In his opening statement, Senior Deputy City Attorney William Manlove said Erin Wenzel was dressed all in black and standing next to husband about 10 feet behind the shield wall when officers rushed forward.
“She did not leave until she saw the police make physical contact at the shield wall,” Manlove told the jury of seven men and seven women, including two alternates. “Ms. Wenzel had multiple opportunities to get out of the street and she didn’t get out of the street.”
Manlove said no one witnessed or documented Wenzel being struck by police, suggesting any mental trauma was likely due to her husband’s arrest that night, which led to a federal charge that was eventually dropped, as well the public exposure when someone posted the couple’s personal information online.
Wenzel told the jury her right arm was immobilized in a sling for weeks, causing her to take medical leave from work. The injury was particularly shocking, she said, because of the high regard she had for police officers for most of her life.

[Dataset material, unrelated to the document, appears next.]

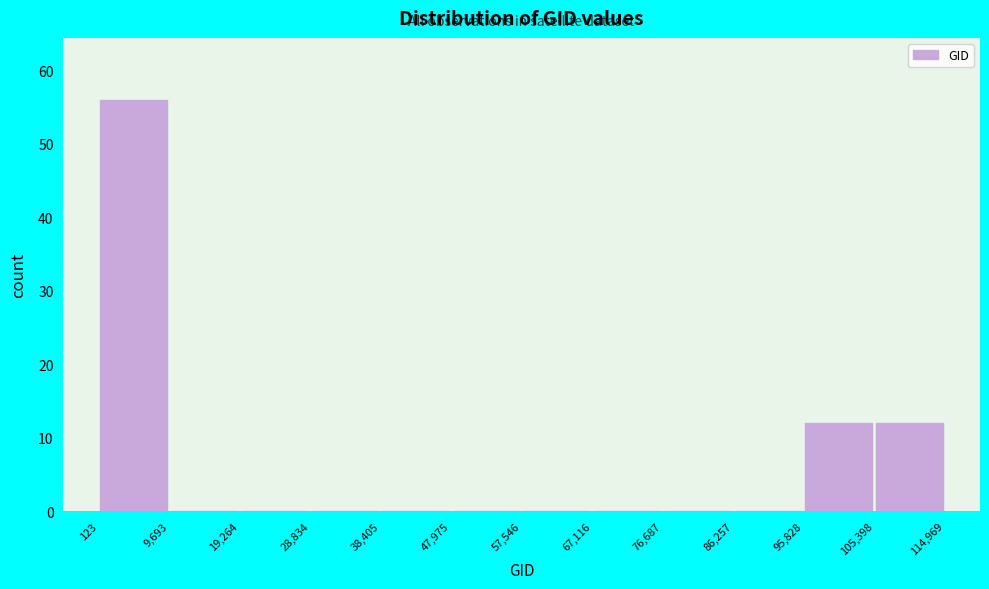

Over which range of the x-axis is the bar tallest?

123 to 9,693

“There was no reason for that type of violence to happen to me or to others,” she said, growing tearful. “I am absolutely terrified of the police.”

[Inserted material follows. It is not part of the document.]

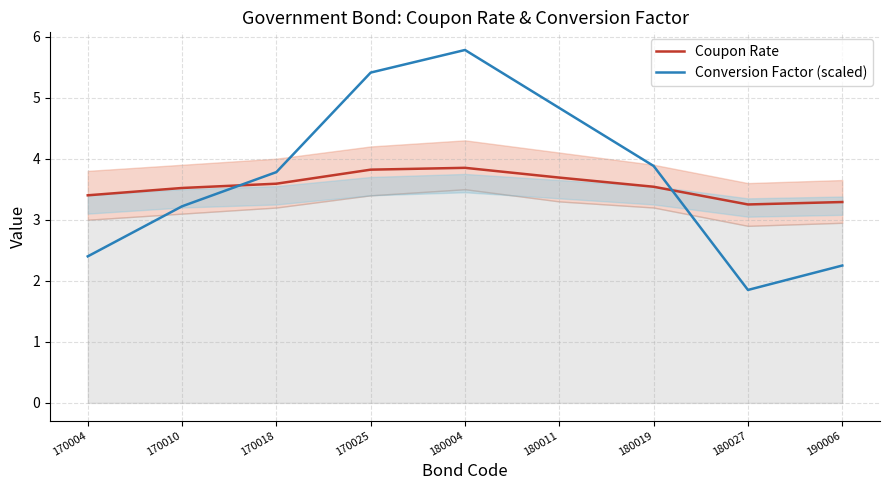

Reading left to right, list all the values displayed in this chart.

Coupon Rate: 3.4	3.5	3.6	3.8	3.9	3.7	3.5	3.2	3.3
Conversion Factor (scaled): 2.4	3.2	3.8	5.4	5.8	4.8	3.9	1.8	2.2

The trial is being closely watched in part because Wenzel’s attorney plans to call several members of the Police Bureau’s now-disbanded Rapid Response Team to testify, including Detective Erik Kammerer and Officers Brent Taylor and Craig Lehman, each accused of using excessive force but legally cleared earlier.
The list includes calling Officer Corey Budworth, who is accused of striking a protester on a separate night and faces a pending fourth-degree assault charge. But Budworth’s lawyer has filed an objection to Budworth’s subpoena to testify, according to Burgess.
Budworth was a member of the Rapid Response Team at the time. After he was charged, the entire team resigned in protest.
The trial, which began Monday with motions and is expected to reach the jury by Friday, is already stirring up old animosities.
At one moment, Deputy City Attorney Caroline Turco asked Multnomah County Circuit Judge Katharine von Ter Stegge to quiet the audience after someone muttered “fascist!” during her arguments.